Aksi BKR membuahkan hasil, yaitu pembentukan Tentara Keamanan Rakyat (TKR) pada 5 Oktober 1945, sebagai pasukan perang Indonesia. Organisasi perjuangan turut bermunculan seiring pembentukan TKR. Namun sayangnya, organisasi perjuangan juga turut mengancam eksistensi Republik, karena pergerakannya tidak bisa diatur oleh komandemen.

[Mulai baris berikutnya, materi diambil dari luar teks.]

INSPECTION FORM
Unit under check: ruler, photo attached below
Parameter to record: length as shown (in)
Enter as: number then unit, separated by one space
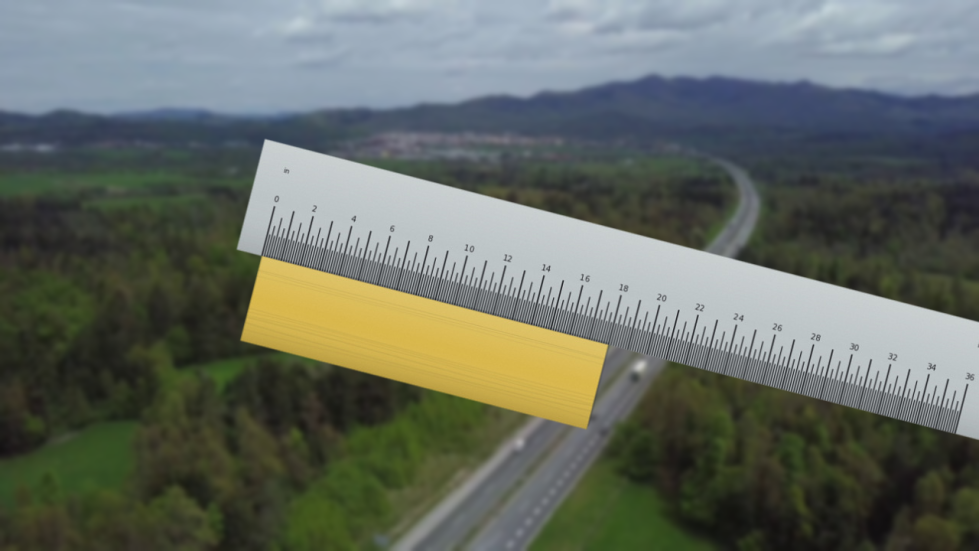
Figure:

15 Agustus-11 Oktober 1945, militer Jepang berada dalam posisi dilematis. Mereka harus menyerahkan persenjataannya kepada sekutu yang akan memperlakukan mereka sebagai tawanan perang sesuai Konvensi Jenewa II 1929. Namun di sisi lain persenjataan itu berusaha dirampas oleh orang Indonesia.

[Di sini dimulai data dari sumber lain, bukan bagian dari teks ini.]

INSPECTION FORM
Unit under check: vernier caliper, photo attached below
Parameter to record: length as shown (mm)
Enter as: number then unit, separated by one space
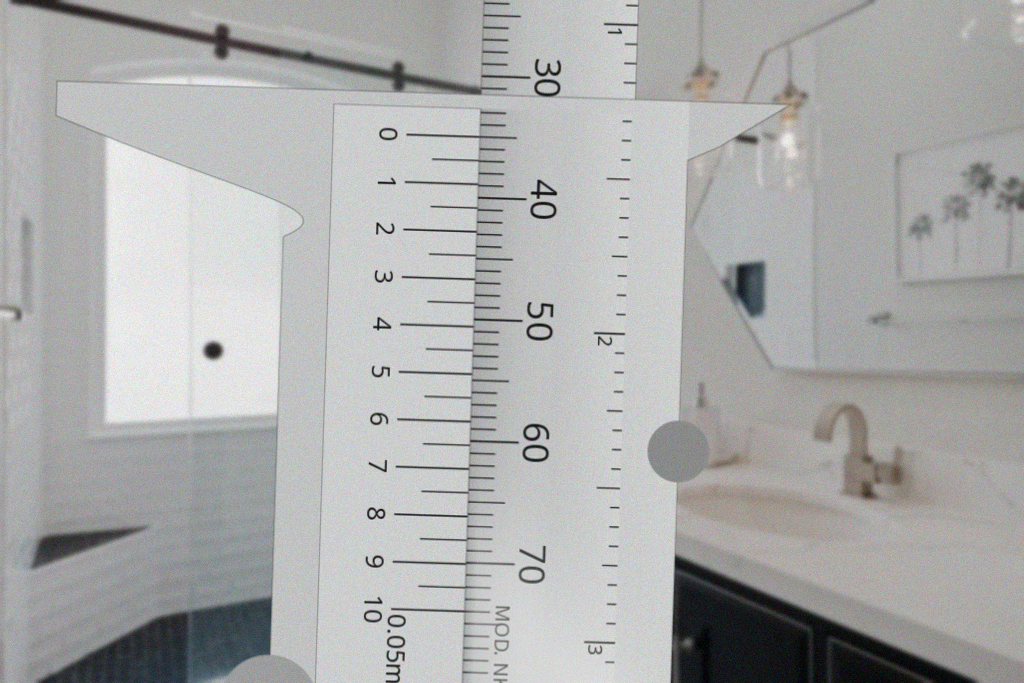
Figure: 35.0 mm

Status Jepang sendiri adalah tawanan perang, dan apabila Indonesia menyerang tentara Jepang, maka Indonesia akan berada dalam posisi sebagai negara yang menyerang pasukan tak berdaya dan dalam pengawasan sekutu. Sehingga TKR menahan diri untuk tidak berkonfrontasi dengan Jepang.
Namun di Jawa Timur, TKR dan organisasi militer masyarakat melucuti pasukan Jepang pada 16 September-3 Oktober 1945. Kondisi ini menguntungkan rakyat Jawa Timur tatkala sekutu mulai memperlihatkan maksud kedatangan mereka sebenarnya. Senjata ini menjadi modal rakyat Jawa Timur saat meletusnya pertempuran 10 November 1945.
Presiden Indonesia dan wakilnya turun tangan untuk menenangkan rakyat Jawa Timur. Meskipun keamanan berangsur membaik, rakyat Jawa Timur tetap bersiaga atas kembalinya Belanda.
Dan benar, Belanda berusaha menanamkan kekuasaannya kembali di Indonesia. Konfrontasi dikerahkan dengan diplomasi dan perang semesta hingga pada 29 September 1949 ketika Konferensi Meja Bundar di Den Haag dilaksanakan.
Referensi
Dahlan, M. 2017. Konfrontasi Republik Indonesia dengan Militer Jepang Menjelang Masuknya Sekutu 1945-1946. Patanjala : Jurnal Penelitian Sejarah dan Budaya.